§ TASK DETAILS:
Copy down every line of the data that follows exactly. Omit the pictures.

§ INPUT DATA:

##########

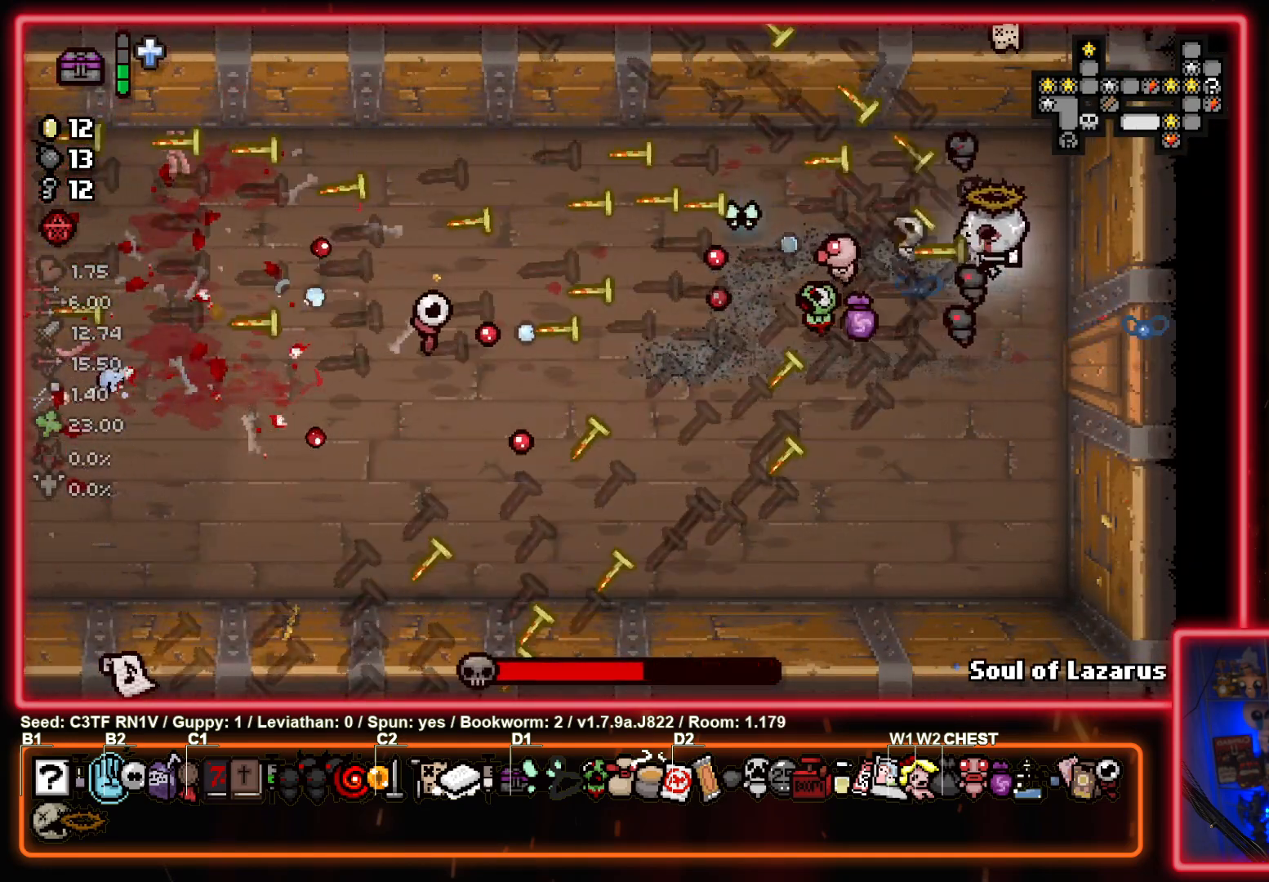
{"buttons": ["SQUARE"], "left_stick": "down-left", "events": [[17, "left_stick", "down-left"]]}
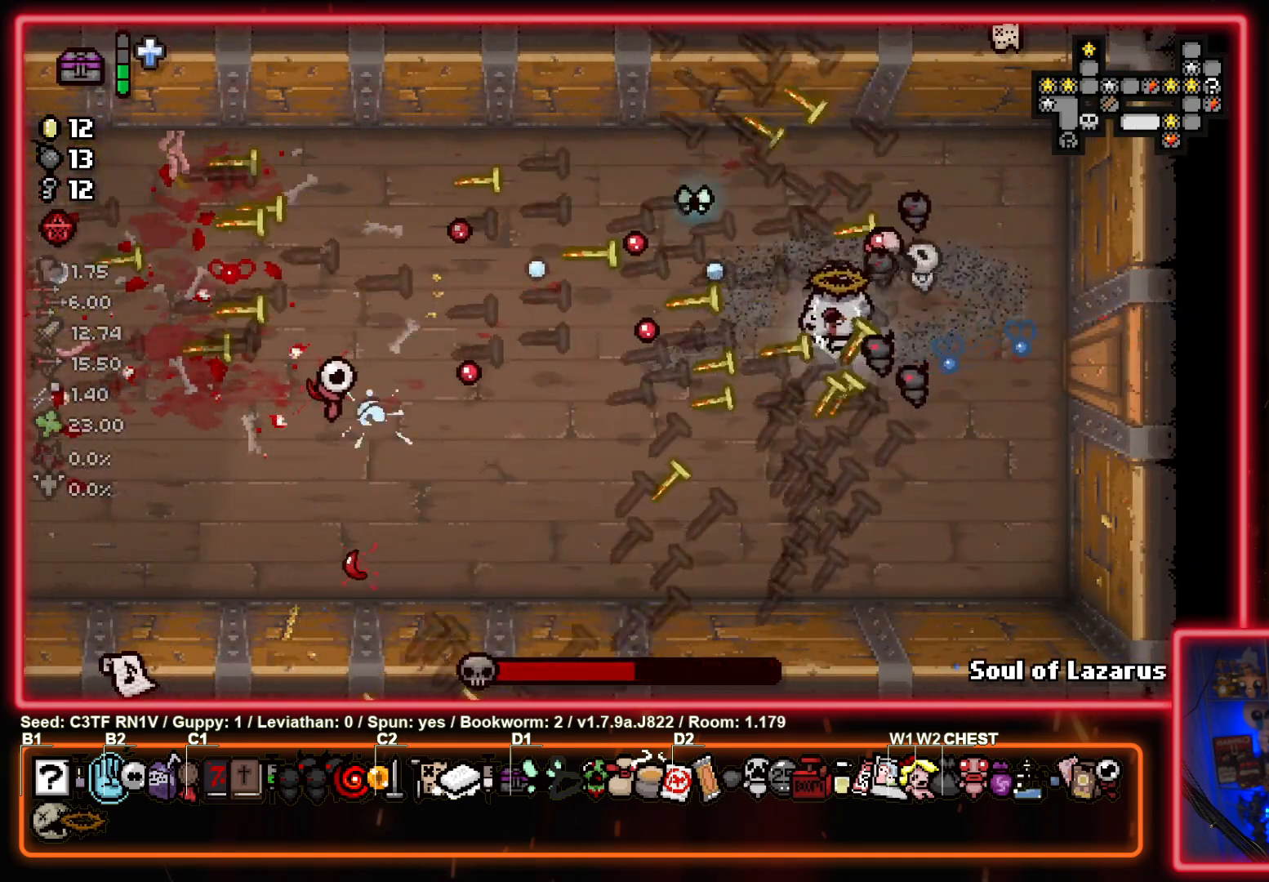
{"buttons": ["SQUARE"], "left_stick": "down-left", "events": []}
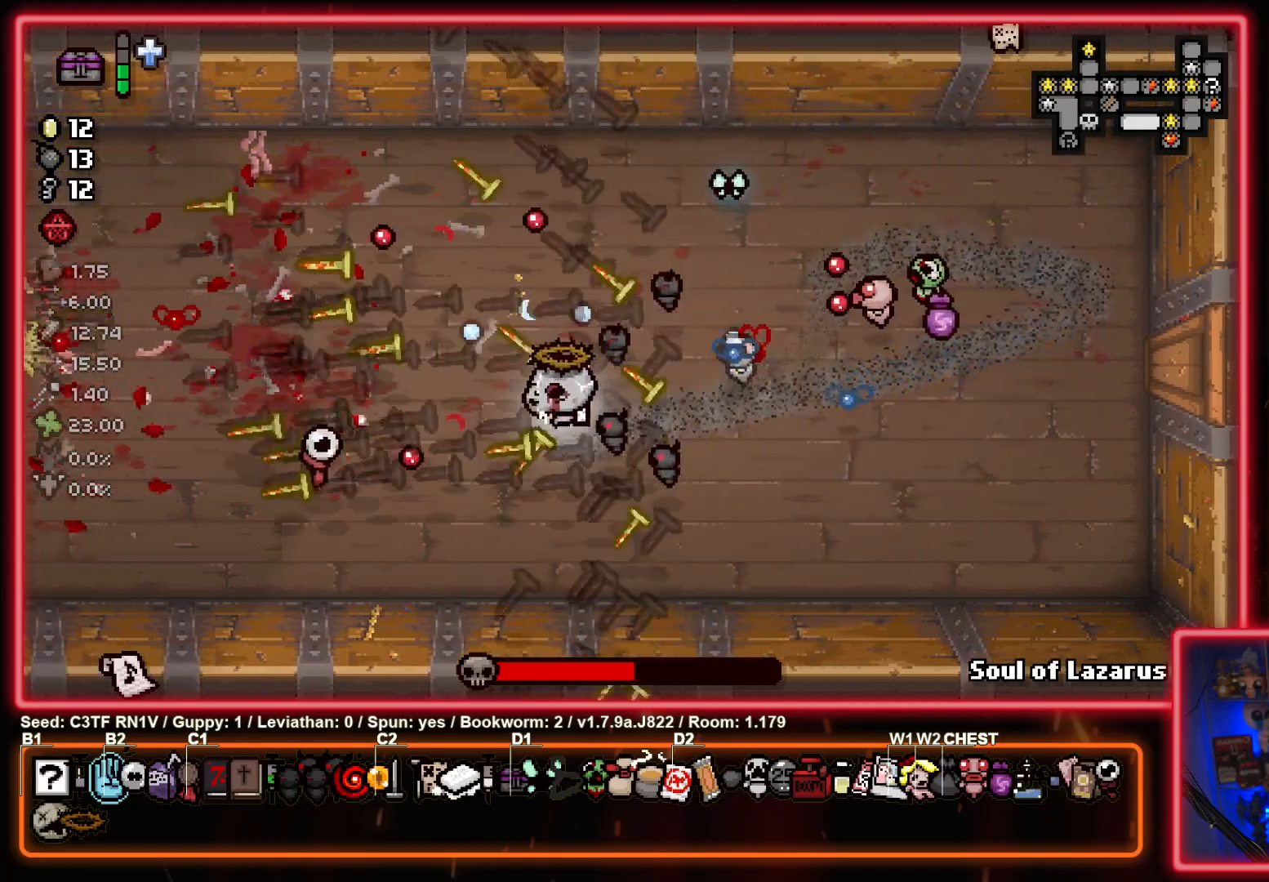
{"buttons": ["SQUARE"], "left_stick": "left", "events": [[233, "left_stick", "center"], [450, "left_stick", "left"]]}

##########

§ RESULT OF THE EXERCISE:
{"buttons": ["SQUARE"], "left_stick": "down-left", "events": [[17, "left_stick", "down-left"]]}
{"buttons": ["SQUARE"], "left_stick": "down-left", "events": []}
{"buttons": ["SQUARE"], "left_stick": "left", "events": [[233, "left_stick", "center"], [450, "left_stick", "left"]]}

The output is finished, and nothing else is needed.